Separately, Sibur said on Monday it had no direct dealings with Ross and that its ties to its partners were not in breach of sanctions imposed on Russia over the Ukraine crisis.
Stakeholders in Sibur include Gennady Timchenko, an associate of Russian Vladimir Putin who is subject to U.S. and Canada sanctions enacted after Russia's 2014 invasion of Crimea. Another Sibur shareholder is Putin's son-in-law, Kirill Shamalov, who is married to the president's youngest daughter.
Ross told Bloomberg that Navigator had "no business ties to those Russian individuals who are under sanction."
- Read CBC's complete coverage of the Paradise Papers leak
- Ross benefited from ties to Putin's inner circle, tax leak shows
Sibur said that in the first half of this year, Sibur spent $15.9 million on services provided by Navigator, or 2.8 per cent of its overall expenditure on logistics. It said Navigator was never a sole contractor for shipping Sibur's petrochemical products.
"All negotiations and meetings were held solely by Sibur management and solely with management of those companies [which were shipping Sibur's liquefied petroleum gas] and without shareholders' involvement," Sibur said in an emailed statement.
"In connection with the introduction in 2014 of sanctions with regard to one of the company's shareholders, our counter-parties conducted all necessary checks into whether there were any restrictions on working with Sibur. No such restrictions were found," the statement said.
"Sibur expresses its surprise at the politically charged interpretation in certain media publications of regular commercial activities, over many years, which from the outset were reflected in the company's published accounts."
Shamalov did not reply to an email from Reuters seeking comment. Spokesman for Volga Group, an investment vehicle for Timchenko's assets, declined to comment.

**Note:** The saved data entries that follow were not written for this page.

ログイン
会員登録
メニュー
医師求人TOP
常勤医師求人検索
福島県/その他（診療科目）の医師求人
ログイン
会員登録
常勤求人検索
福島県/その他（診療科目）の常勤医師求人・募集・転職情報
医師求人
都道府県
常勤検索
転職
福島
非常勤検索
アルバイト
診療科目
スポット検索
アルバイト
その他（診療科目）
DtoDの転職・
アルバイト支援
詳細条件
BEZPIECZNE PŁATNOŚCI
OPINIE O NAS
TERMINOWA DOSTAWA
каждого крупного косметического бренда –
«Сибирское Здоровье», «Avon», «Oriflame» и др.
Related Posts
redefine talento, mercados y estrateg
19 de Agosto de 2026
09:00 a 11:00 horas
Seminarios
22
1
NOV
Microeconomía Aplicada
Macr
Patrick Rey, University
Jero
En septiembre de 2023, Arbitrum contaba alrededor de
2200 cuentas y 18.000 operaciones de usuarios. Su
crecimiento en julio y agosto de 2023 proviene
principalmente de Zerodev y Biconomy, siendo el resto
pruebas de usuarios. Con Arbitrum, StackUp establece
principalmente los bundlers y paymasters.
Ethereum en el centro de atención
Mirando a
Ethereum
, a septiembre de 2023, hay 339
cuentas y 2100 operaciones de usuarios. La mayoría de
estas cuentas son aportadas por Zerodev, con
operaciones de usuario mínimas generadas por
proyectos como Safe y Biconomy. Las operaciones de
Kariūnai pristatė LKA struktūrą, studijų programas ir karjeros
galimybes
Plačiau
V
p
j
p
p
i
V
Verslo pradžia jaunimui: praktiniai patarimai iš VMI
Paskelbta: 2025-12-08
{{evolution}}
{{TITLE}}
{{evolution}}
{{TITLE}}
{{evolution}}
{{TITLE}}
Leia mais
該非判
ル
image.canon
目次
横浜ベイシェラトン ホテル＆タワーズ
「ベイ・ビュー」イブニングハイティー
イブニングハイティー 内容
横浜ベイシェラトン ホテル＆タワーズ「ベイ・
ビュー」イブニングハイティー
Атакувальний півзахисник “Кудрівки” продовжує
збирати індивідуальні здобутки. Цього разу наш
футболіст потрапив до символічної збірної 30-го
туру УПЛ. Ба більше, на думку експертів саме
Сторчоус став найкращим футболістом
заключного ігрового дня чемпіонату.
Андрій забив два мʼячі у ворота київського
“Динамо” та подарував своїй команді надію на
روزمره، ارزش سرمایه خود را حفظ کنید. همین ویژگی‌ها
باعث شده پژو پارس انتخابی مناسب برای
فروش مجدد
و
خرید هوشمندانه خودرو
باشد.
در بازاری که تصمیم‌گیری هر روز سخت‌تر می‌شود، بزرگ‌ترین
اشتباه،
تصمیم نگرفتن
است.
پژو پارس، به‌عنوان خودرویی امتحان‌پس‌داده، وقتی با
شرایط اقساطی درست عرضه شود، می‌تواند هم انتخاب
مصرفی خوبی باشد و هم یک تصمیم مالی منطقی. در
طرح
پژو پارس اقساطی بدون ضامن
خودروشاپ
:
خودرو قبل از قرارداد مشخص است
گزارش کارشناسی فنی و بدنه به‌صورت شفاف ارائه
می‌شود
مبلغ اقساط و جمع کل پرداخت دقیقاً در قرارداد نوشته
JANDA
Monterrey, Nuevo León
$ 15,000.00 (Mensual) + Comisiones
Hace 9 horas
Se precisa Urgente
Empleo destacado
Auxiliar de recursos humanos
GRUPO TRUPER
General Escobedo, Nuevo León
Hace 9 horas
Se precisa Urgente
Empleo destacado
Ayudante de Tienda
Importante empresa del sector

While Ross downplayed the link on Monday, the details came to light as a shadow has emerged over Donald Trump's presidency due to allegations of untruthfulness, at minimum, among members of his campaign team and some administration members regarding their contacts with foreign governments, especially Russia.
Democrats raised Ross concerns
Former Trump election campaign chairman Paul Manafort has been indicted on charges that include violations under the little-enforced Foreign Agents Registration Act, while attorney-general Jeff Sessions was accused of evasiveness during his confirmation hearings regarding his contacts with the Russian ambassador to the U.S.
Sessions subsequently recused himself from any investigations concerning possible Russian meddling in the 2016 U.S. election and any collusion between Trump officials and foreign entities. That recusal helped pave the way for the appointment of former FBI Director Robert Mueller as special counsel, who can recommend charges for any criminal wrongdoing he uncovers.
In concealing an ongoing financial relationship w/ Russian oligarchs, Sec. Ross misled me, Senate Commerce Committee & the American people.— @SenBlumenthal
The Paradise Papers release also raise questions related to Ross's confirmation process. As commerce secretary, he has a direct authority over trade and manufacturing policy and is an influential voice in the government on virtually any aspect of the U.S. economic relationship with other countries, including Russia.
Ross was asked repeatedly at the time about his business ties to Russia, mostly related to his former role as vice-chairman of the Bank of Cyprus, which has a long history of financing Russian oligarchs.
He was also asked about his shipping holdings and whether they could pose a conflict of interest with his duties at Commerce. But he faced no questions about Navigator and its relationship with Sibur.
Ross did not respond directly to a letter signed by five Democratic senators prior to the hearings inquiring into "the full extent of your connections with Russia."
But he told BBC there is "no basis in fact" to the suggestion he didn't disclose the holdings, claiming they were part of three different written submissions during the confirmation process.